The Montaukett Indian Nation has again been denied official recognition, with Gov. Kathy Hochul on Friday vetoing a bill that would have restored the tribe’s status as a sovereign Indigenous nation and that had been approved unanimously earlier this year by the State Legislature.
Her veto marked the fifth time within a decade that a New York State governor has axed such legislation. Governor Hochul previously vetoed a Montaukett recognition bill in December 2022, and her predecessor, Gov. Andrew Cuomo, did so with similar bills in 2013, 2017, and 2018.
“She probably knew she was going to reject it, but to do it during Native American History Month? It’s inhumane and cruel and racist,” said Sandi Brewster-walker, the executive director and government affairs officer of the Montaukett Indian Nation. On Thursday, the day before the veto, Nunnowa — a traditional Native American thanksgiving holiday — was celebrated by the Shinnecock Indian Nation, which along with the Unkechaug are the only other tribes on Long Island, unlike the Montauketts, that has official recognition from the State.
On Monday, New York State Assemblyman Fred W. Thiele Jr., who sponsored the bill in the Assembly, denounced the governor’s action as “a regrettable mistake,” saying that “an error doesn’t become a mistake until you refuse to correct it.”
According to Mr. Thiele, the basis for the governor’s veto lay in the 1910 State Supreme Court case Pharaoh v. Benson, which he said was discredited some time ago as “one of the most racist decisions in the history of New York jurisprudence.”
In that case, which pitted the Montauketts against Arthur Benson, who sought to develop lands in Montauk in the late 1800s, New York State unfairly stripped the Montaukett tribe of its status.
In the 1910 court case, justices ruled that “the tribe has disintegrated and been absorbed into the mass of citizens. . . .” It ignored precedent set in 1848 by the United States Supreme Court that established “the primary criteria for Indian identity” as having “some genealogical connection with a recognized group that had existed before the arrival of the European white explorers, traders, and settlers.”

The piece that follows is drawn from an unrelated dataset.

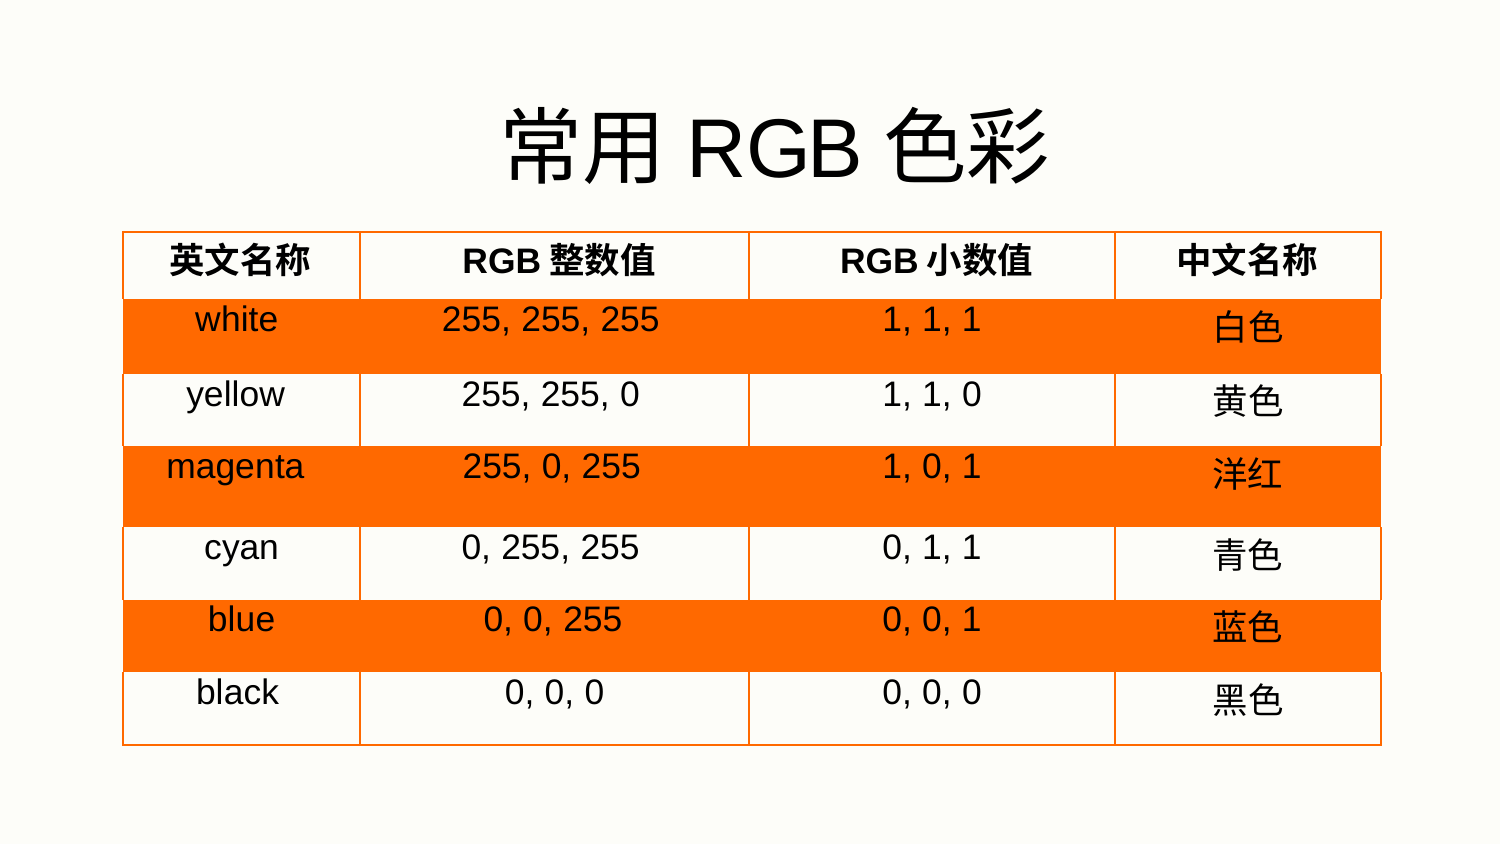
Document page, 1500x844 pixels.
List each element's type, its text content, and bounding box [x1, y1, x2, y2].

“Instead of rejecting the noxious rationale of Benson,” Mr. Thiele said in a statement, Governor Hochul’s veto “reaffirmed it. I am ashamed of our state government. However, it only serves as motivation for me to rededicate my efforts to ensure the Montauketts receive the justice they so much deserve.”
Ms. Brewster-walker said she has appealed to the State Legislature to override the governor’s veto, which they would have to do in a special session before Dec. 31. Otherwise, she said, “we start from square one again.” She also said the Montauketts are considering taking the governor to court: “We’re going to fight this.”
East Hampton Town officials have recognized the Montauketts’ history and continued presence here. In September, the Town signaled its support when it invited the Montaukett chief, Robert Pharaoh, to be the grand marshal of the town’s 375th anniversary parade.
The tribe was “the original indigenous inhabitants of the area that in 1648 was incorporated into the Town of East Hampton,” the town said in a statement in September.
Mr. Pharaoh said at the time that he was grateful for the town’s recognition because “every little bit helps” in the process of reinstatement in the eyes of New York State. He could not be reached for comment this week.
“I’m disappointed,” Town Supervisor Peter Van Scoyoc said Tuesday. “The circumstances under which the tribe was deemed essentially extinct was a very unfortunate time in our history.”
He pledged to “continue to do what I can to help the Montauketts achieve their goal,” because Pharaoh v. Benson “frankly should have been overturned a while ago.”
In her veto memorandum, Governor Hochul wrote that she has “great respect for” Native American nations and is “committed to continuing” efforts to improve relations with them. However, she said, the Montauketts still have not supplied “the detailed information required by the state recognition process,” and that this lack became the basis for her veto.
“The group was provided with a letter identifying what information it could provide to the state that would allow the state to reach a positive decision on its behalf,” Governor Hochul wrote. “To date, the Montaukett Indian Nation has not provided that required information.”
Ms. Brewster-walker, though, said she has already provided the governor’s office with “volumes of information.”
“I don’t know what more she wants,” Ms. Brewster-walker said. “We exist.”
This story has been updated to correct the number of Indigenous tribes on Long Island with state recognition.